(Stored records)
────
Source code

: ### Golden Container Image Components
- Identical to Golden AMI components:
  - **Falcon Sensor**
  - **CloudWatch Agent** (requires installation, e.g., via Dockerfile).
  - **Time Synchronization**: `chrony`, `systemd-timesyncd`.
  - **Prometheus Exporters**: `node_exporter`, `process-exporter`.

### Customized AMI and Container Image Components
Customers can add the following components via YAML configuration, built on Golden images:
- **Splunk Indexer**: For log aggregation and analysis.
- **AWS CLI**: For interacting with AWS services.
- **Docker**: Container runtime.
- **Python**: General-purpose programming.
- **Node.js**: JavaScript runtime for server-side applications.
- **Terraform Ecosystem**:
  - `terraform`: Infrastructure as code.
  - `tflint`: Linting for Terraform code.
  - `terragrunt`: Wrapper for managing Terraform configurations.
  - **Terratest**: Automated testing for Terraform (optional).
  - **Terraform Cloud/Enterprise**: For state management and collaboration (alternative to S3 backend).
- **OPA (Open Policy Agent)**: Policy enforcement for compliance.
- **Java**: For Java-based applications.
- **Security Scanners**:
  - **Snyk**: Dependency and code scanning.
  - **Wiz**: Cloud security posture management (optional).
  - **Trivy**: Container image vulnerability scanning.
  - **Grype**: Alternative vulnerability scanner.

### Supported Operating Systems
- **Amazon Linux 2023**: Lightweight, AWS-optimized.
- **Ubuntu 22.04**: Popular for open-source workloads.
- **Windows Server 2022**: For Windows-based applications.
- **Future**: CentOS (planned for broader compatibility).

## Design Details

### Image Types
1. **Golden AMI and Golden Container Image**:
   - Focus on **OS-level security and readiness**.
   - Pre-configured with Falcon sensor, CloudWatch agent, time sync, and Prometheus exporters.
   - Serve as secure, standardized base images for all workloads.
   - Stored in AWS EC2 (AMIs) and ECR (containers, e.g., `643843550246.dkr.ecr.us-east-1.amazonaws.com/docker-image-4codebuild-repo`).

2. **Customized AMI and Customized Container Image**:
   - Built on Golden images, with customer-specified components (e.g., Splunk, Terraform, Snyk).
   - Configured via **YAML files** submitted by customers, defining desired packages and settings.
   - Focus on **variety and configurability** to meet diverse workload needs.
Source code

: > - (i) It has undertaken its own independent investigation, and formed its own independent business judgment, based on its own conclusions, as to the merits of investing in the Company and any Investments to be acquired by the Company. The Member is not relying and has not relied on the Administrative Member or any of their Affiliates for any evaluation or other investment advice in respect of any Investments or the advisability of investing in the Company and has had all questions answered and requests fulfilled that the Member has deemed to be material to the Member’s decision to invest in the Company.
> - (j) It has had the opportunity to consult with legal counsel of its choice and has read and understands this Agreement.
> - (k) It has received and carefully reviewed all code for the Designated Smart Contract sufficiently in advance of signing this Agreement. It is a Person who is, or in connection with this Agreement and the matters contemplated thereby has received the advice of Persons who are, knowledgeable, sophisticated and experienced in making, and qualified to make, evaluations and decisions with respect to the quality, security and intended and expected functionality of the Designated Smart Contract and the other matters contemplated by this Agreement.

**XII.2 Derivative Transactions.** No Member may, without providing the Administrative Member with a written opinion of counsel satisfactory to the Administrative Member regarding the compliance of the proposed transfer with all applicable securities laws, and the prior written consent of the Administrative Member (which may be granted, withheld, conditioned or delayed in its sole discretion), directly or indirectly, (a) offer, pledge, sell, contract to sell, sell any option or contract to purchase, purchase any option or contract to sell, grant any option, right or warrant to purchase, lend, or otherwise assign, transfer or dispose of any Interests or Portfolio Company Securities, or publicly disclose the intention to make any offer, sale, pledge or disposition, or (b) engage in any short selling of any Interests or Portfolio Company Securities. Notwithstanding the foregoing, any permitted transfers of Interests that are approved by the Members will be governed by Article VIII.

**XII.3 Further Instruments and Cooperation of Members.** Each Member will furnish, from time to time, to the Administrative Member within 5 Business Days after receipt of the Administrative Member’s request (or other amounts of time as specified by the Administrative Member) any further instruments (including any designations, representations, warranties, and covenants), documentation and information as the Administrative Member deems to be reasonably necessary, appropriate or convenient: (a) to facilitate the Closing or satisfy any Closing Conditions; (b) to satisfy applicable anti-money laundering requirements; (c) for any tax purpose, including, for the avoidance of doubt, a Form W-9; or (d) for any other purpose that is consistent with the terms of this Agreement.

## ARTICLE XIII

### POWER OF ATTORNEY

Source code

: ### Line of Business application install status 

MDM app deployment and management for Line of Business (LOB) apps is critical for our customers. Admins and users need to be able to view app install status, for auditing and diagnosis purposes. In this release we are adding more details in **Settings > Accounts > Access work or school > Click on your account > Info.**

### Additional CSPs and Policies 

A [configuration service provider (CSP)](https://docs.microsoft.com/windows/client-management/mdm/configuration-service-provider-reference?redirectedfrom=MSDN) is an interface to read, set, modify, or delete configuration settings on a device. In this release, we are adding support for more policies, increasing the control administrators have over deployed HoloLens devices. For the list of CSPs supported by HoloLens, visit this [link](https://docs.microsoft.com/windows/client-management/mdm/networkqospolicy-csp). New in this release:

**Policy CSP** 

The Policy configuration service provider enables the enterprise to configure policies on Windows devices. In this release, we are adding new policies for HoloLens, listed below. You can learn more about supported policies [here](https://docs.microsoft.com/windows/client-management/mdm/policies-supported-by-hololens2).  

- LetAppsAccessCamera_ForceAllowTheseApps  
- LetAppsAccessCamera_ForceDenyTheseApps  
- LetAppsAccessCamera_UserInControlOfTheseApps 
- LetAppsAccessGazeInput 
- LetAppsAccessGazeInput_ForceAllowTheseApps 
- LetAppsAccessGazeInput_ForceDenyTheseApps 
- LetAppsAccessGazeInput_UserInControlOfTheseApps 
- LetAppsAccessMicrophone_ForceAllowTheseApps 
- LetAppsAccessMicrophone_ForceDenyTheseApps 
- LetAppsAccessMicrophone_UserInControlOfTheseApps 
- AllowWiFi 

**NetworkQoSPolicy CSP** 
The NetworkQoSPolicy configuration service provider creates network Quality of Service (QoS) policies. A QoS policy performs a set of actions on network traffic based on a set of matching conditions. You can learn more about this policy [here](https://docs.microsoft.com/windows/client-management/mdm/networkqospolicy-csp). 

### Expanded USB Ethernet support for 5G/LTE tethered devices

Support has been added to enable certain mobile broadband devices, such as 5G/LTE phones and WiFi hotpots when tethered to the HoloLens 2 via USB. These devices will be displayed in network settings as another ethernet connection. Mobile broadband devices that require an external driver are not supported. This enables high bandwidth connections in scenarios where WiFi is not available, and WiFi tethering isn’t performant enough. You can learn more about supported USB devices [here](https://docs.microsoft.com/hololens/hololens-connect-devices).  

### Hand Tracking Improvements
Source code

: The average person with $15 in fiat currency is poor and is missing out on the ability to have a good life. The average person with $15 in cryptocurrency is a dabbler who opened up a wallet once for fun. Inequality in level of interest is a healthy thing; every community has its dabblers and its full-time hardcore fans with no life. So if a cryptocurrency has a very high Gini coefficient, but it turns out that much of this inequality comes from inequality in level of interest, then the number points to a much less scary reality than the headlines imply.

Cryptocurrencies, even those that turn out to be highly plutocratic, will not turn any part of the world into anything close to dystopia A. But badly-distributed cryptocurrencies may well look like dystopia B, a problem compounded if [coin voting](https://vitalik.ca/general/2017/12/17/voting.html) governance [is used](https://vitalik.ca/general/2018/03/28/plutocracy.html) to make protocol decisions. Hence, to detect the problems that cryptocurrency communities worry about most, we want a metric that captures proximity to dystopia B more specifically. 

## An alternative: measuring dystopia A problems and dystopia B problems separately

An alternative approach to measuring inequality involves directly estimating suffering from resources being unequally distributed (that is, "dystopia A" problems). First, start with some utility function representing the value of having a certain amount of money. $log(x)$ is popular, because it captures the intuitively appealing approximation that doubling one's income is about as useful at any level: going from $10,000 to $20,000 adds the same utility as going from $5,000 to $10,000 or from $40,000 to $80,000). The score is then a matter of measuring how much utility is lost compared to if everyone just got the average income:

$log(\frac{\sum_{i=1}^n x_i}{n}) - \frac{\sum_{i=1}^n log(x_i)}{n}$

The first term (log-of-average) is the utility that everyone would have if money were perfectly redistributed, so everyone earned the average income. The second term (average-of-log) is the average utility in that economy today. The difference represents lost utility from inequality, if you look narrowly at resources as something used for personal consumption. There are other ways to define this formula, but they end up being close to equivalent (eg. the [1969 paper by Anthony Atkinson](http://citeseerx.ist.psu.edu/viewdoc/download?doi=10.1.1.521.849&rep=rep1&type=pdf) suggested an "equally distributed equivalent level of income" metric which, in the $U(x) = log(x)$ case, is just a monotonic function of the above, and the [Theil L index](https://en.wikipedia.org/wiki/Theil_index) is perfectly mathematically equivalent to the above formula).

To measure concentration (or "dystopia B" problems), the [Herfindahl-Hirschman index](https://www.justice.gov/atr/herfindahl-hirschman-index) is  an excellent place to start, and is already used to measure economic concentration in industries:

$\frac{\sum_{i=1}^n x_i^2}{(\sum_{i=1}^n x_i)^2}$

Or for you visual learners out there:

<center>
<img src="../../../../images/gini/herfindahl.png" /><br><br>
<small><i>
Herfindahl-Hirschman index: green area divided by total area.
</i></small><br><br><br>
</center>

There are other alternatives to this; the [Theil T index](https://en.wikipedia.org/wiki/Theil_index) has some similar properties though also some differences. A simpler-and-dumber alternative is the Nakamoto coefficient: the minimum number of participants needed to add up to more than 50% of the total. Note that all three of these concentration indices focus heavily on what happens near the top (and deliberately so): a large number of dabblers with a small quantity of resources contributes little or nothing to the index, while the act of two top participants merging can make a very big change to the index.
────
Copy verbatim the part of the records that opens with the line containing "in the Company." and closes with the line containing "understands this Agreement.", both of those lines included.

_Task response_.
: > - (i) It has undertaken its own independent investigation, and formed its own independent business judgment, based on its own conclusions, as to the merits of investing in the Company and any Investments to be acquired by the Company. The Member is not relying and has not relied on the Administrative Member or any of their Affiliates for any evaluation or other investment advice in respect of any Investments or the advisability of investing in the Company and has had all questions answered and requests fulfilled that the Member has deemed to be material to the Member’s decision to invest in the Company.
> - (j) It has had the opportunity to consult with legal counsel of its choice and has read and understands this Agreement.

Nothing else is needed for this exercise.